Putin has just signed new laws requiring individual bloggers to register their identity with the government, among other restrictions on internet freedom and privacy. Bloggers will now be treated as “media outlets” and be subject to similar regulations, vague guidelines and severe punishments.

This is your five-minute explainer, with information culled from several English and Russian-language media outlets and social platforms and one quick interview.


“Bloggers” are defined as authors of personal websites or social network pages that have 3,000 or more visitors a day. Since Putin’s systematic decimation of nearly all non-state controlled media outlets, citizen journalism and indie press moved entirely online and to popular networks like LiveJournal and YouTube. The government will now hold them “responsible” for “authenticity” of their reporting… on the government, etc.


ITAR-TASS — Moscow’s news agency that has been accused of pro-Kremlin bias and dissemination of state-sanctioned propaganda several times — explains this law is part of a “package of bills for effective struggle against terrorism and extremism.”

The definitions of “legality,” “rights” and “facts” are very fluid in Putin’s Russia. He just outlawed cursing in public and extended the “Gay Propaganda” ban to Crimea. There is no First Amendment in Russia. The laws allowing Kremlin to block entire social networks were just the start of this mass suppression of any online dissent.


Not only do bloggers have to register their full names with the government as reported by The New York Timesbut also, as specified by the Russian-language State-tied paper Vzglyadtheir full last name and first and middle name initials must be displayed on the website, along with a valid email address for “legal communication.” In theory, this makes anonymity impossible, preventing such phenomena like the beloved parody @KermlinRussia Twitter account.


Rospotrebnadzor — Russia’s Federal Service for Supervision of Consumer Rights Protection and Human Well-Being and awkward internet police — will soon begin to register popular sites and request identification, not just from the “bloggers” themselves.

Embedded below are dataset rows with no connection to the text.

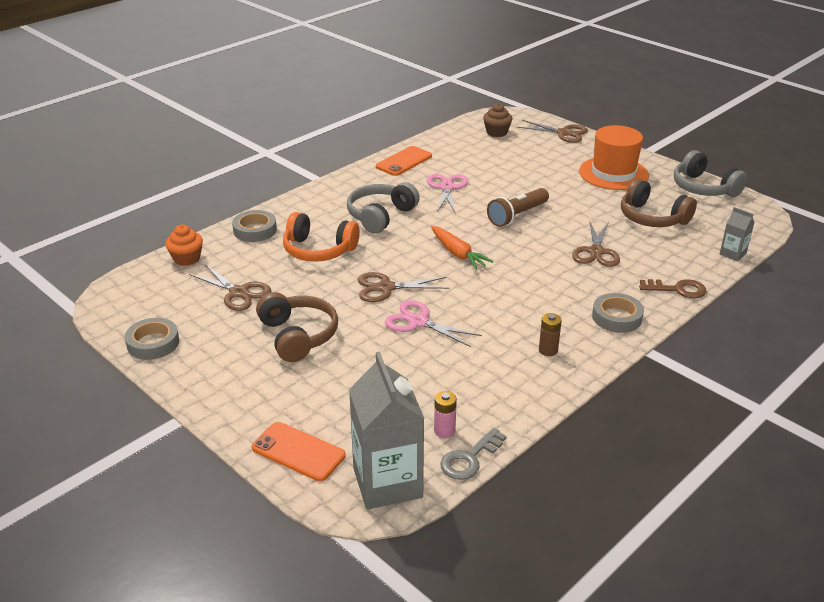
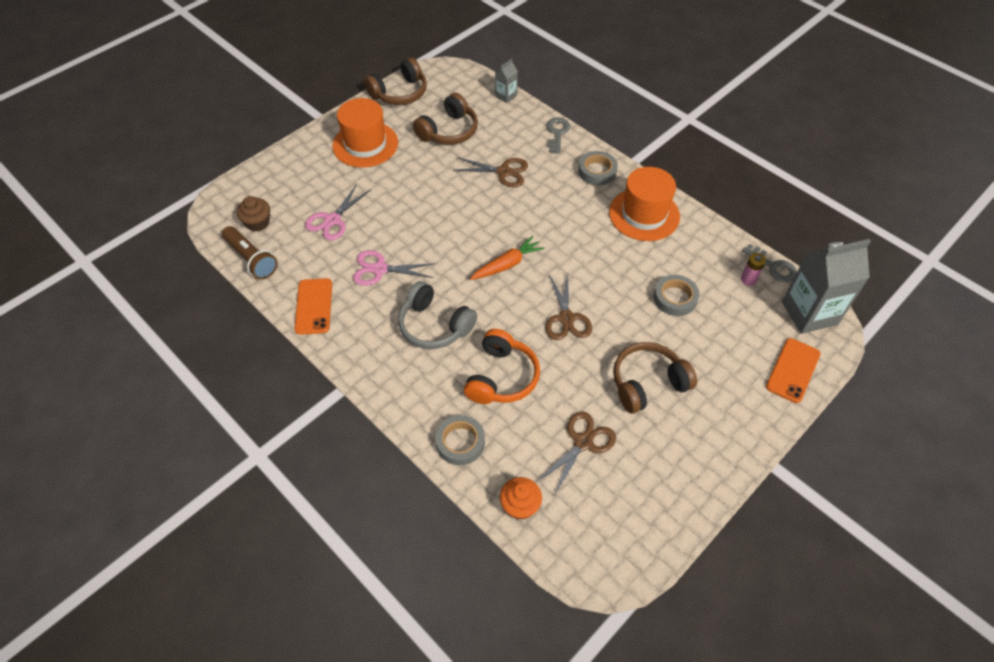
camera: 90 degrees left, 20 degrees up
grey tape [125,318,179,360] -> grey tape moved to [654,275,699,316]
orange phone [376,146,432,176] -> orange phone turned 45 degrees clockwise [294,278,332,335]
pink scissors [385,300,482,347] -> pink scissors moved to [305,184,370,240]
brown flashlight [487,188,549,227] -> brown flashlight moved to [222,226,278,279]
brown scissors [517,120,588,143] -> none
brown battery [539,313,562,356] -> orange hat [609,167,680,241]
brown key [639,279,706,298] -> grey key [547,117,570,154]
grey headphones [674,150,748,197] -> brown headphones [364,57,427,105]

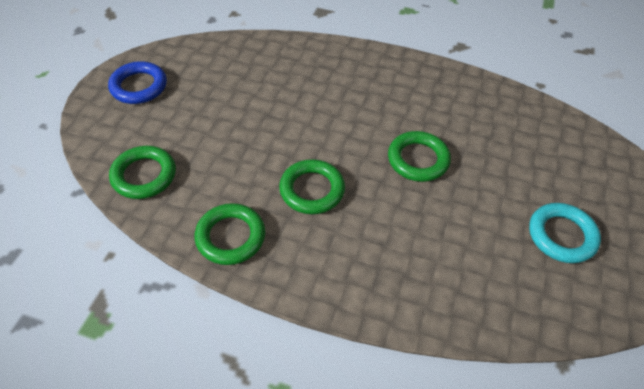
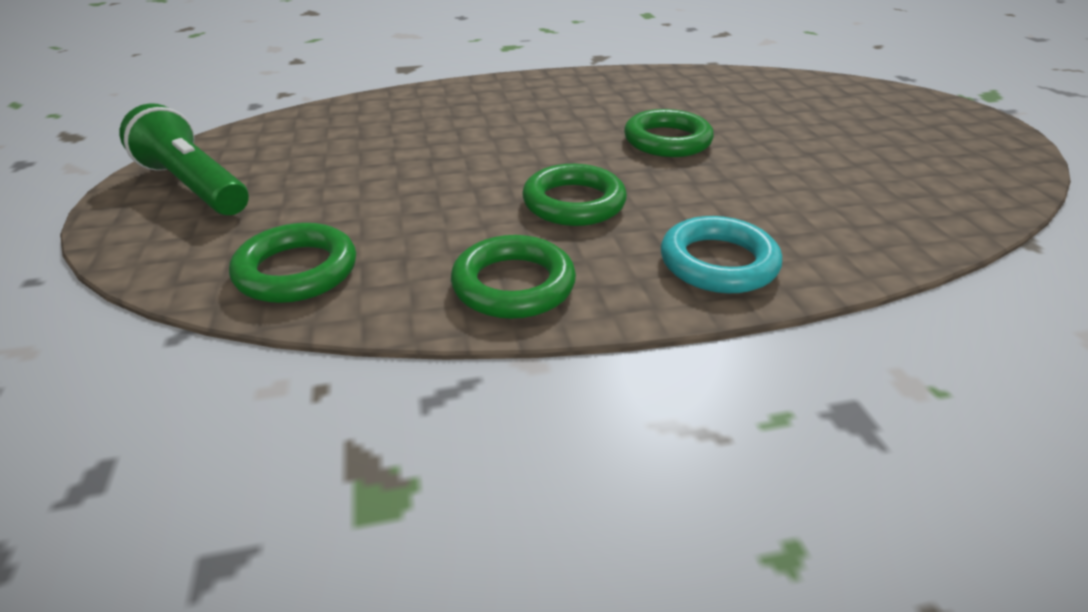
camera: 30 degrees left, 15 degrees down
blue ring [108,61,167,104] -> green flashlight [120,103,249,215]
turquoise ring [529,203,601,263] -> turquoise ring moved to [661,216,782,293]

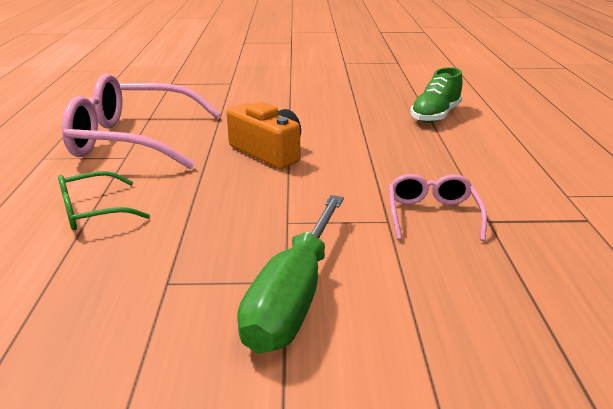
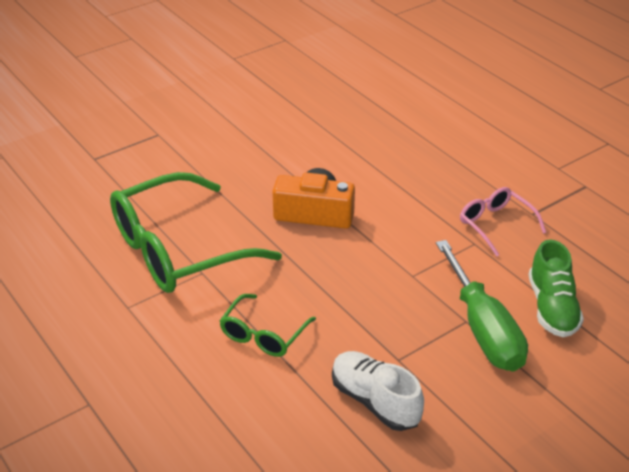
camera: 35 degrees left, 10 degrees up
pink glasses [62,73,221,169] -> green glasses [110,172,282,293]
green shoe [410,67,462,123] -> green shoe moved to [529,239,584,337]
none -> white shoe [332,351,424,431]

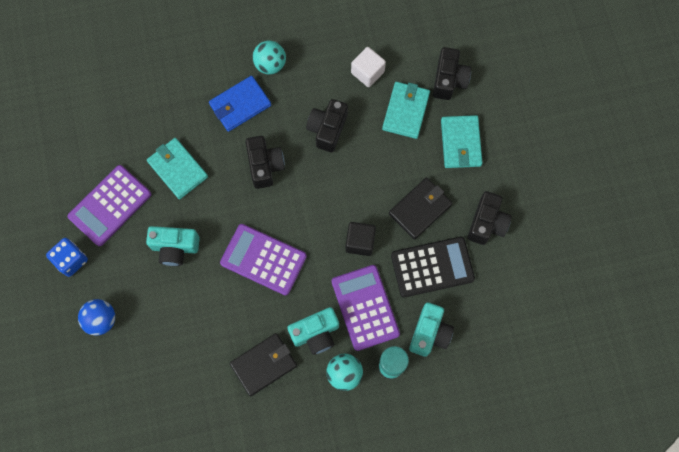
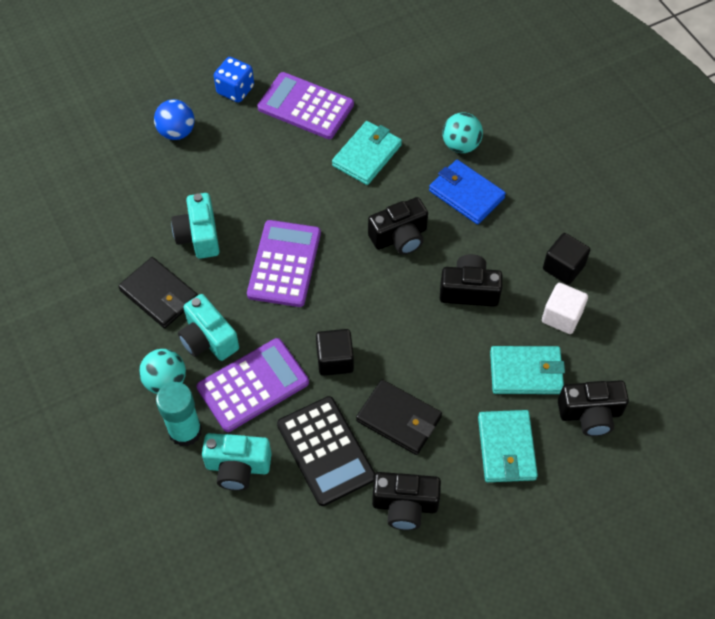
camera: 75 degrees right, 15 degrees down
turquoise camera [146,226,200,266] -> turquoise camera moved to [171,193,220,259]
turquoise ball [252,40,286,75] -> turquoise ball moved to [442,112,483,153]
turquoise wallet [441,115,482,168] -> turquoise wallet turned 75 degrees counterclockwise [478,410,538,482]
none -> black cube [543,233,590,285]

The law also introduced a definition of “organizers and disseminators of information,” or any entity that “ensures the functioning of information systems and programs for computers used for the reception, transmission, processing and delivery of electronic messages.” Internet service providers, website hosting companies and any of the social networks (Facebook, Twitter, Vkontakte, LiveJournal) would potentially be required to report identities of “bloggers” to Rospotrebnadzor and maintain computer records on Russian soil of their content for the previous six months.


The law goes into effect on August 1st. If the law is actively enforced (and, as we’ve learned, the Kremlin uses all such vague blanket legislation is sporadicly and selectively, to purge particularly irksome dissent), fines can reach up to $142,000 and the temporarily or indefinite shut down of the website.


Some platforms have taken preventative measures ahead of the law. Search engine Yandex shut down its blog search ranking tool and LiveJournal announced that subscription counts will stop logging followers at 2,500. Theoretically that will prevent anyone from officially appearing popular and being targeted for government surveillance and intimidation.

The very popular photographer-turned-citizen journalist Ilya Varlamov laughed it off on his LiveJournal, saying how people are freaking out needlessly and it’s oh so much worse in Argentina (but he’s not always a beacon of liberal dissent).

ANIMAL caught up with Elia Kabanov who runs metkere.com and several other popular blogs. “Well, if they want to shut down bloggers and free speech, they definitely chose the wrong way to do it,” he tells ANIMAL. “For example, if my blog has 10,000 visits, I’ll divide it into three separate niche blogs with separate counters and each would be bellow 3,000 visitors mark. As any other Russian laws, this one is stupid and far away from reality. The Chinese model clearly shows that blocking websites isn’t working. Block one of my blogs, Mr. Putin, and I’ll open two new ones. Take the teenagers for example. They’re quitting Facebook for a bunch of other platforms. Political-oriented bloggers will do the same.” His optimism is really refreshing.


There are several problems with the bill that even ITAR-TASS calls “half-baked,” leaving “many legal loopholes unplugged.” It is unclear how this applies to foreign bloggers or US based companies who abide by laws that prevent this breach in personal privacy.

Stay tuned…

UPDATE: The law was enacted on August 1st.